A Performance Meeting is held immediately after a problem occurs in the employee’s performance. If performance problems have been going on for a while and a number of issues are brought together that must be addressed, an Interim Evaluation (rather than a Performance Meeting) is conducted. The difference between the two is that an Interim Evaluation is more formal (with a copy to the employee) and, often, an Interim Evaluation is given to an employee for a positive change in work habits, not just for negatives.

Whether verbal or written, Performance Meeting or Interim Evaluation, documentation is inserted into the employee’s file. The result of any employee meeting resulting from negative performance is a Performance Action Plan, a 30-day plan to solve the employee’s problems. The Action Plan will include the activities necessary to solve the problem, how the employee and his/her manager will change the performance, a measure of success and a time for another meeting.

If performance issues continue, management does not have to wait for the target meeting date to again confront the employee with the continuing problem. However, if the employee reacts well to the Action Plan, his/her file will reflect the positive change during the next scheduled meeting on the subject.

If performance issues continue to plague the employee or if the Action Plan does not solve the problem, a Probation Warning is provided (at the scheduled meeting date or before, if necessary) giving the employee 30 days to solve the problem or face termination.

Recurrence of the performance problems results in termination of the employee.

Using this routine (amended to adhere to any state-specific rules or guidelines), no employee is surprised by an impending termination and the manager and employee has a number of (witnessed) meetings to discuss and to try to recover performance before a termination is enforced.

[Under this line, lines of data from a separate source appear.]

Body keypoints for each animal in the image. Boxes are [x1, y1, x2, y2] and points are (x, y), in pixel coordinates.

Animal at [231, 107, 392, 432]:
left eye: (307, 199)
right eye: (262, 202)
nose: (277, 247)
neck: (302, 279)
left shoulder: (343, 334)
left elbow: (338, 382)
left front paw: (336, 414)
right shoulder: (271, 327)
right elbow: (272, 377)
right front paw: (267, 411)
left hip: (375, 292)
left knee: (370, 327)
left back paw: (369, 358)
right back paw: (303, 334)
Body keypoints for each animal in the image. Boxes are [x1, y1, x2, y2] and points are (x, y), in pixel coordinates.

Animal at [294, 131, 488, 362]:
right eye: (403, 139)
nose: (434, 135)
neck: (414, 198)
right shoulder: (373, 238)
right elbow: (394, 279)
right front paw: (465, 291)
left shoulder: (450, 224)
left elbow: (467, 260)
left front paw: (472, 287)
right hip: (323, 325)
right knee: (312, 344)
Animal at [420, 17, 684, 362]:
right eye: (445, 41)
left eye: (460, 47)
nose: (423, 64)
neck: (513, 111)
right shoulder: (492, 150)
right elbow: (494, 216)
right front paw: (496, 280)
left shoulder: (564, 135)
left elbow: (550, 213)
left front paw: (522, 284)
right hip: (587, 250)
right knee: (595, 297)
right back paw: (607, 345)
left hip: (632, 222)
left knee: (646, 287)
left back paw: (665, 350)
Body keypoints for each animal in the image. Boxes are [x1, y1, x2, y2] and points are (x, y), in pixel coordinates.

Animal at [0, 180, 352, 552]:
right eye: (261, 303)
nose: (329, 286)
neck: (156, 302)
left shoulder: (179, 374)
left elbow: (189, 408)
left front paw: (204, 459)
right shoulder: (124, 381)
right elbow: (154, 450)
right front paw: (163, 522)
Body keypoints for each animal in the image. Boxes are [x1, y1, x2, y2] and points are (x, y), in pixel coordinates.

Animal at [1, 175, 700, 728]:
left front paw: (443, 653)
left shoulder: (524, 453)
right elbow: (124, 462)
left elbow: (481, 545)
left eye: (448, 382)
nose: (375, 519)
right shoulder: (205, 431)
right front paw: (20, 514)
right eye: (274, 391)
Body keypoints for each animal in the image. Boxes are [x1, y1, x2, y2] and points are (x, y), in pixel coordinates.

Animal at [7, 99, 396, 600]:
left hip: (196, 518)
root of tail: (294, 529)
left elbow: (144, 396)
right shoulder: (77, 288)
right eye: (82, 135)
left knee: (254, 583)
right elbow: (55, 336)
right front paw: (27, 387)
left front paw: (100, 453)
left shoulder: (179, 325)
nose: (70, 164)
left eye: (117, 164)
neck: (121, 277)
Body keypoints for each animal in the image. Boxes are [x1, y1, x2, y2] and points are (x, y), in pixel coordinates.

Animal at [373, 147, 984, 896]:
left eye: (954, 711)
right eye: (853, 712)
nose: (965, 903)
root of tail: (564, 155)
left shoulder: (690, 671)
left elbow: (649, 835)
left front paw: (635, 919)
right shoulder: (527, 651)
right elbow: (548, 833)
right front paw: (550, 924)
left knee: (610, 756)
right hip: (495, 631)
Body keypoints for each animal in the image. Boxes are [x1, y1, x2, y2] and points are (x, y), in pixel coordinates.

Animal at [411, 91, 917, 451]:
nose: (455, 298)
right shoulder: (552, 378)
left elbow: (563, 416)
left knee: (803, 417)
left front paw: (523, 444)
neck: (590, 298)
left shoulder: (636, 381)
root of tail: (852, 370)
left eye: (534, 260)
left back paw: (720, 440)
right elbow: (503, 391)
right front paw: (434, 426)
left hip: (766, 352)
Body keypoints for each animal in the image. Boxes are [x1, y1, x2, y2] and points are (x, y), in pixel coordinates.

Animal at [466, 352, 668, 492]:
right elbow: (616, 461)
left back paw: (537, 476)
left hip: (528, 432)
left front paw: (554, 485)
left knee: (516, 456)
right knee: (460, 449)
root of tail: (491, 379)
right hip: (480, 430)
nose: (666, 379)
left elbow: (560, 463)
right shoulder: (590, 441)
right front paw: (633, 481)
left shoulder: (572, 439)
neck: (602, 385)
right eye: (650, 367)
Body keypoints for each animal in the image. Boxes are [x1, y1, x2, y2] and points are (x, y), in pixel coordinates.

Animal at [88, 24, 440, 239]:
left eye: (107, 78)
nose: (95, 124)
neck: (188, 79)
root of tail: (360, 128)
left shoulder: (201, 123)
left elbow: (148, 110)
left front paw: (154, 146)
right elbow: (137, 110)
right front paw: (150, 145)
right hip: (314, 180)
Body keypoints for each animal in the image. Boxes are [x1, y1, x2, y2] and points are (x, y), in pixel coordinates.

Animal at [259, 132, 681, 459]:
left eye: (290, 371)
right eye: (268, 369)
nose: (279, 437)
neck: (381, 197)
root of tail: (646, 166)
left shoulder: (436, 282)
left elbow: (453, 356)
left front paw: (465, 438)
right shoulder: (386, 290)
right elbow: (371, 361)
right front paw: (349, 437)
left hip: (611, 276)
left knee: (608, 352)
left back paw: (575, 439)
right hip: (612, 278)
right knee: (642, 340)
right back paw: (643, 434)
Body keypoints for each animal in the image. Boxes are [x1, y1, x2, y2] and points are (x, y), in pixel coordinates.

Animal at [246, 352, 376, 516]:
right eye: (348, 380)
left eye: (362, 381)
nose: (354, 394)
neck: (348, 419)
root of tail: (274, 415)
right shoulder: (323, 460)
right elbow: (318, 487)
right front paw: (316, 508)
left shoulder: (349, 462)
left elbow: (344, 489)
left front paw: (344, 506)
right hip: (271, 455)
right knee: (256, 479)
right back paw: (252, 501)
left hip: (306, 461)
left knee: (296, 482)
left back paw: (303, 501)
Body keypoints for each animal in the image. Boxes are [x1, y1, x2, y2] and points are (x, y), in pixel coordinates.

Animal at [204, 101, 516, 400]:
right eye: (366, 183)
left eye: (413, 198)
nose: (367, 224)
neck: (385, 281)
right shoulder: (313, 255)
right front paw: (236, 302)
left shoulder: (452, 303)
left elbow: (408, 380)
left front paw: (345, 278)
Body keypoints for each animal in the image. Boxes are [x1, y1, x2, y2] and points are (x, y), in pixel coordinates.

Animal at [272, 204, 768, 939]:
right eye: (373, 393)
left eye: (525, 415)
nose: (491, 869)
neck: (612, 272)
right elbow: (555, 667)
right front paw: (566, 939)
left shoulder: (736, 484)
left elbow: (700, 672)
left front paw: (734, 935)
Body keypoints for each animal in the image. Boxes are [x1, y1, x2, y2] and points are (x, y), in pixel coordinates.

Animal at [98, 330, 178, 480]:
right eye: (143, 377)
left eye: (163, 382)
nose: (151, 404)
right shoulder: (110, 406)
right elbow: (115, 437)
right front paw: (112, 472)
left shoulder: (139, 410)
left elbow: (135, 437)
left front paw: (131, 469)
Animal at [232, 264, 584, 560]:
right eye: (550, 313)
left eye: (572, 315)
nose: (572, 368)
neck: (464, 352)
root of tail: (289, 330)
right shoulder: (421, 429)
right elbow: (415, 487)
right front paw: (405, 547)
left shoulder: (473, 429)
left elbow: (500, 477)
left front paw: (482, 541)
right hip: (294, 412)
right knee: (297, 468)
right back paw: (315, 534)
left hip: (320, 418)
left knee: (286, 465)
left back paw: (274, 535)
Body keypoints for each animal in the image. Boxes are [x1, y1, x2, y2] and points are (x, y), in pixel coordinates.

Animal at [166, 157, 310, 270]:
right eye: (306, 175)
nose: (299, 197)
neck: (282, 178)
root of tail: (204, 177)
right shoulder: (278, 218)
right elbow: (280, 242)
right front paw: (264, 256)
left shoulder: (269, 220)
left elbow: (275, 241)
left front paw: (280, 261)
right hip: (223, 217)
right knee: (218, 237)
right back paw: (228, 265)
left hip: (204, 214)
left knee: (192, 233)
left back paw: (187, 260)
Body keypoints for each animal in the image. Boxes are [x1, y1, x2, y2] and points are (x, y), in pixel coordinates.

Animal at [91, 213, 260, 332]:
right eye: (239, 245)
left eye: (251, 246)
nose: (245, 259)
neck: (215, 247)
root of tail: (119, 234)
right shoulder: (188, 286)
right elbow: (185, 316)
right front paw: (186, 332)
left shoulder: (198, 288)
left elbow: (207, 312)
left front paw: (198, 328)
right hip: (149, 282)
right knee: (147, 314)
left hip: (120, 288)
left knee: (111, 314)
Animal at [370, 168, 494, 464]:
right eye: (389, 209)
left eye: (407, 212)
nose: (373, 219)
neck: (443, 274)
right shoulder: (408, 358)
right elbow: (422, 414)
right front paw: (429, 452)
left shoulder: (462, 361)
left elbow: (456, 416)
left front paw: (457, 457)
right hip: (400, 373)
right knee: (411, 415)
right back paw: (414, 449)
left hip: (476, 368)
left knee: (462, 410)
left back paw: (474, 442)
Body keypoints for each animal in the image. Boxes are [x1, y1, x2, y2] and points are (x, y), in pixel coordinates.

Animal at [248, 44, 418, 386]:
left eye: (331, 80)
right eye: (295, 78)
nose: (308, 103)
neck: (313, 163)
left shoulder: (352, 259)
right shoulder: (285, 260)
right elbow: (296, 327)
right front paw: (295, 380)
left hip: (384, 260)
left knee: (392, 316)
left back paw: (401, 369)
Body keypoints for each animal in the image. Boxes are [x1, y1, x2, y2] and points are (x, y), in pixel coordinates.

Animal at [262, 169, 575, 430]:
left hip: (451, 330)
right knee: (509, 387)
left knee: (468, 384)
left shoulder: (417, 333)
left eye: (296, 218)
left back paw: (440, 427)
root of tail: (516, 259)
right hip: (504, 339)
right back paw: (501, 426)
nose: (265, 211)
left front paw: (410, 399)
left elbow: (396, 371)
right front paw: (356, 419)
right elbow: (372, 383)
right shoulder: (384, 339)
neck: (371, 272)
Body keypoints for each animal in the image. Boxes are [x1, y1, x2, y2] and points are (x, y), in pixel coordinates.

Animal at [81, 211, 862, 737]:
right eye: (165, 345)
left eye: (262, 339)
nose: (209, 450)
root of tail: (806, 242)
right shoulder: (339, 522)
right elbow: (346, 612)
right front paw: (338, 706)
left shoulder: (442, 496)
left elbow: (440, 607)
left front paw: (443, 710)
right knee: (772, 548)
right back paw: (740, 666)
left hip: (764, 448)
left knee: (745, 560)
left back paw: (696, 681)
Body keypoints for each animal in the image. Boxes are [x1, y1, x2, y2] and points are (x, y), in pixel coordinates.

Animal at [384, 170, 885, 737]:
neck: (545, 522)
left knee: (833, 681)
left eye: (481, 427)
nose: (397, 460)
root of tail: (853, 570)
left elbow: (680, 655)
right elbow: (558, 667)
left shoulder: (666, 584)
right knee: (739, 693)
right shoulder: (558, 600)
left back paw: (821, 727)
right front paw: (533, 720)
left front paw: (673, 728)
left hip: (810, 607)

Not using this routine will cause poor morale, agencies in conflict and potential lawsuits. Performance problems tend to drag on (sometimes for years) before one or the other of the employee or manager/owner become so tired of the situation that a parting occurs.

Using this process, an employee is shown the ‘handwriting on the wall’ if (s)he is not performing up to the expectations of the agency (whether or not they agree with the performance appraisal). The employee may very well leave on his/her own accord rather than face termination without the negative ramifications of a termination to both the agency and to the employee.

A termination (whether justified or not) always causes immediate bad feelings. Former employees may subvert the agency as a rationale regarding the termination. This may affect the agency’s image and relationship with clients, carriers and other agencies. However, employees who leave for “better opportunities” who know that the agency has substantiated performance issues in file, may find that ‘no comment’ about their prior employer may be better for the former employee than negative reflections about them.